My own mortality just stared me in the face.
My uncle, in his 80s, often tells me, “Viken, I don’t have many years left. These days, I am thinking about my legacy. Have you thought about yours?”
Now, I think this man will live until he is 100. I hear that generous people are more likely to become centenarians. But his words actually gave me a different twist when it comes to philanthropy, especially in light of my friend’s phone call. I realized that, when it comes to charity, I actually do not like to give.
I like to invest in a nonprofit.
And I’m not alone.
Giving vs. Investing
The mere act of giving is not what brings major donors to the table. What they care about is the stamp they will make on the world. They see their gifts as investments in the future—a long-term strategy that will become a part of their legacy. When a donor makes a gift to invest in a nonprofit, they are investing in their own legacy.
The older we get, the more we reflect on our lives and begin to consider our individual legacies. For what will we be remembered? What did we do to improve the world?
By giving to a cause or organization they believe in, donors are actually investing in their legacies—legacies that will continue to grow long after they’re gone. They are investing in a way for their loved ones and friends to remember them. One that guarantees that their deep-seated beliefs will live on.

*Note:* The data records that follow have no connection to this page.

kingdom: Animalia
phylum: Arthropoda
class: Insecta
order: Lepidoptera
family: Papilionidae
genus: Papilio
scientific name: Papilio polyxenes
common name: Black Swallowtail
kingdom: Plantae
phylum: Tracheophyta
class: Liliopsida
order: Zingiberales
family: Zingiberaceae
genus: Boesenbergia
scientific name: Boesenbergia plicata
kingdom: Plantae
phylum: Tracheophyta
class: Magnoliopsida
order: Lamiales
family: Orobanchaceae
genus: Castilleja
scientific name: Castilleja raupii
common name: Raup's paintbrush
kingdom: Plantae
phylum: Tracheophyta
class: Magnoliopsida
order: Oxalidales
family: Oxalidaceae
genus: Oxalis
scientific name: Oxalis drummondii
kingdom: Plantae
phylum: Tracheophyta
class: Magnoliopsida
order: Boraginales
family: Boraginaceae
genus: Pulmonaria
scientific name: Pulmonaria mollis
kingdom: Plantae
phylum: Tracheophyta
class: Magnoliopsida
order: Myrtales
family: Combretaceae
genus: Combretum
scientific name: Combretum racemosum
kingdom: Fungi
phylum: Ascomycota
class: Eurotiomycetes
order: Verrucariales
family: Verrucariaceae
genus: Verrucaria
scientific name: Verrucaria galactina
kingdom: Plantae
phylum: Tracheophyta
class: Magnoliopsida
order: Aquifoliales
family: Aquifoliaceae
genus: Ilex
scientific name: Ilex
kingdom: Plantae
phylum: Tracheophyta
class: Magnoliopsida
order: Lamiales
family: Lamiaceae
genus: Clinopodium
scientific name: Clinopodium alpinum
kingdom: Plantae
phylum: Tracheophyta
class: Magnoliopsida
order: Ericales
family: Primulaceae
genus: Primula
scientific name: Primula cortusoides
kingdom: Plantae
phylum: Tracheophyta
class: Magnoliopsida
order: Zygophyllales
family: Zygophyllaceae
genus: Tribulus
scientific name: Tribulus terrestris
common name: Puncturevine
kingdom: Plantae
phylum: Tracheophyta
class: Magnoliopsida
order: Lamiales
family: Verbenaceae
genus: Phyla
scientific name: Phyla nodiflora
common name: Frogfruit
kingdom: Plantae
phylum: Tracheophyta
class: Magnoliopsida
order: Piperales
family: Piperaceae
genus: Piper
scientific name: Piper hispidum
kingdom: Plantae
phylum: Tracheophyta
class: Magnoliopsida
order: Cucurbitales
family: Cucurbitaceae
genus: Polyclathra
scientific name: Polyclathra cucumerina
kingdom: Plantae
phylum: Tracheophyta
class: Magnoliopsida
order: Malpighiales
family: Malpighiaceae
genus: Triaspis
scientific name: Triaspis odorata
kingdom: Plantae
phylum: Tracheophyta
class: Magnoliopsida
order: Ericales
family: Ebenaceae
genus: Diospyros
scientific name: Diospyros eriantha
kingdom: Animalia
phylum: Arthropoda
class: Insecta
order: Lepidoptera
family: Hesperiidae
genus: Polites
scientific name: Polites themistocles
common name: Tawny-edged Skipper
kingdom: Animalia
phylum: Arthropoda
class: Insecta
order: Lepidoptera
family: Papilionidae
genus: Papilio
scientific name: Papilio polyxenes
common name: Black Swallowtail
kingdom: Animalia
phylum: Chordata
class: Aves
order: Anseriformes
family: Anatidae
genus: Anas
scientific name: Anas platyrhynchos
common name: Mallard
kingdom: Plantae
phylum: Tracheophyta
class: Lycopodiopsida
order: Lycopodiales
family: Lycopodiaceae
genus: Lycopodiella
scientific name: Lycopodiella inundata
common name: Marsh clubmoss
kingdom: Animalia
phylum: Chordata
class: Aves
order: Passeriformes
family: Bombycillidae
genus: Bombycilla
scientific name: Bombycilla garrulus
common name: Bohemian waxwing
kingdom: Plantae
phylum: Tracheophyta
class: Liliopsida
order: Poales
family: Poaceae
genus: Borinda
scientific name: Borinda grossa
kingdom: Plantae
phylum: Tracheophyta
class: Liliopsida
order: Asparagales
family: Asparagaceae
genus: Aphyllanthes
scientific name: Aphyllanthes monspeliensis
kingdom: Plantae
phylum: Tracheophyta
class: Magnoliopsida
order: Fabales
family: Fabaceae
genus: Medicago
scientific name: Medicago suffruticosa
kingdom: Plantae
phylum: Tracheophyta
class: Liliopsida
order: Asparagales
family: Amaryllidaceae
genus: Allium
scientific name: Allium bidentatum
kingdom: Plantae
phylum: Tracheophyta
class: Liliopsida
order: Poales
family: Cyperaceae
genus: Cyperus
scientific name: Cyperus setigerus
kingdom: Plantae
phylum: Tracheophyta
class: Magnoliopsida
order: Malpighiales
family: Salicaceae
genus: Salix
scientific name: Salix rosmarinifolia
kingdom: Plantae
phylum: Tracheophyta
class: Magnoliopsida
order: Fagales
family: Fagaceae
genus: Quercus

Investing in a Nonprofit Means Investing in Immortality
Many fundraisers seem to think that the heart of their job is talking—specifically, asking donors to make large contributions of money. But even the most generous donor doesn’t really like being asked.
Any good fundraiser will tell you that their job is actually about listening. If you listen to your donors and put yourself in their shoes, you’ll learn what’s important to them and, eventually, the values and causes they want their names associated with after they are gone. Only after hearing what matters to them can you help them reach these goals—by educating them about ways to invest in their legacy.
This approach isn’t always second nature—especially if you are a young fundraiser and have not yet considered or planned for your own legacy. But it is a must if you want to be successful. And this is where your paradigm shift must occur.
Ask Without Asking
Try this: the next time you meet with a donor, listen to their story. Then tell them a story about creating a legacy. Talk with them about investing in their own future as well as your nonprofit’s.
Help them to build a dream.
If you do this, the gift may come in before you even make the ask. The donor knows why you are there, after all.
At the end of the day, most donors are a little selfish. They may give, but they do so in order to invest in their own legacies.
It’s your job to show them how to maintain the continuity of their deep-seated beliefs for generations to come. When a donor makes a gift to invest in a nonprofit, they are investing in the future.